## What is needed:
Restate the data exactly, with nothing altered.

## Data:
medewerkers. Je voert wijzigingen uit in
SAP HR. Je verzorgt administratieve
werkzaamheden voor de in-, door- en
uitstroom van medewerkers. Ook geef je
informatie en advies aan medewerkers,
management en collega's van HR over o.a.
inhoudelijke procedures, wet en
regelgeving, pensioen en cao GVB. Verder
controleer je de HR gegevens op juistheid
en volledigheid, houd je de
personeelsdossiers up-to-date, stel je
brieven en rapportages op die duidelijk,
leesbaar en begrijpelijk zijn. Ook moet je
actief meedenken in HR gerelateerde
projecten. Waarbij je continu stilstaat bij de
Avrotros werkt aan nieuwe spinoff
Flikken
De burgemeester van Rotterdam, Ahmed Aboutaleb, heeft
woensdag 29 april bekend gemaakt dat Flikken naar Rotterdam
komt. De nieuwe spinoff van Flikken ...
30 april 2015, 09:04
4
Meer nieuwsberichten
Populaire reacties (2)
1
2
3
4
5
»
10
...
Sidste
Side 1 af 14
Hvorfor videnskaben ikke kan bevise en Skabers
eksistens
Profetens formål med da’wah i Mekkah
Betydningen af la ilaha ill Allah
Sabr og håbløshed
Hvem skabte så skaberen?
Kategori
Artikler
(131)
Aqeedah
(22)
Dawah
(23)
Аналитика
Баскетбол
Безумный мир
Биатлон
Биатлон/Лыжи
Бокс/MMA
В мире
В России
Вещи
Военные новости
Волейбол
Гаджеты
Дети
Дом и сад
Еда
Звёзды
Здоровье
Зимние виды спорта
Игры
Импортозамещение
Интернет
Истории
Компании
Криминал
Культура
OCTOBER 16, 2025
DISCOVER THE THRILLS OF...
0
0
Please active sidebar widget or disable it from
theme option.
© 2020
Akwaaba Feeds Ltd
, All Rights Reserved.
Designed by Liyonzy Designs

## Written answer:
medewerkers. Je voert wijzigingen uit in
SAP HR. Je verzorgt administratieve
werkzaamheden voor de in-, door- en
uitstroom van medewerkers. Ook geef je
informatie en advies aan medewerkers,
management en collega's van HR over o.a.
inhoudelijke procedures, wet en
regelgeving, pensioen en cao GVB. Verder
controleer je de HR gegevens op juistheid
en volledigheid, houd je de
personeelsdossiers up-to-date, stel je
brieven en rapportages op die duidelijk,
leesbaar en begrijpelijk zijn. Ook moet je
actief meedenken in HR gerelateerde
projecten. Waarbij je continu stilstaat bij de
Avrotros werkt aan nieuwe spinoff
Flikken
De burgemeester van Rotterdam, Ahmed Aboutaleb, heeft
woensdag 29 april bekend gemaakt dat Flikken naar Rotterdam
komt. De nieuwe spinoff van Flikken ...
30 april 2015, 09:04
4
Meer nieuwsberichten
Populaire reacties (2)
1
2
3
4
5
»
10
...
Sidste
Side 1 af 14
Hvorfor videnskaben ikke kan bevise en Skabers
eksistens
Profetens formål med da’wah i Mekkah
Betydningen af la ilaha ill Allah
Sabr og håbløshed
Hvem skabte så skaberen?
Kategori
Artikler
(131)
Aqeedah
(22)
Dawah
(23)
Аналитика
Баскетбол
Безумный мир
Биатлон
Биатлон/Лыжи
Бокс/MMA
В мире
В России
Вещи
Военные новости
Волейбол
Гаджеты
Дети
Дом и сад
Еда
Звёзды
Здоровье
Зимние виды спорта
Игры
Импортозамещение
Интернет
Истории
Компании
Криминал
Культура
OCTOBER 16, 2025
DISCOVER THE THRILLS OF...
0
0
Please active sidebar widget or disable it from
theme option.
© 2020
Akwaaba Feeds Ltd
, All Rights Reserved.
Designed by Liyonzy Designs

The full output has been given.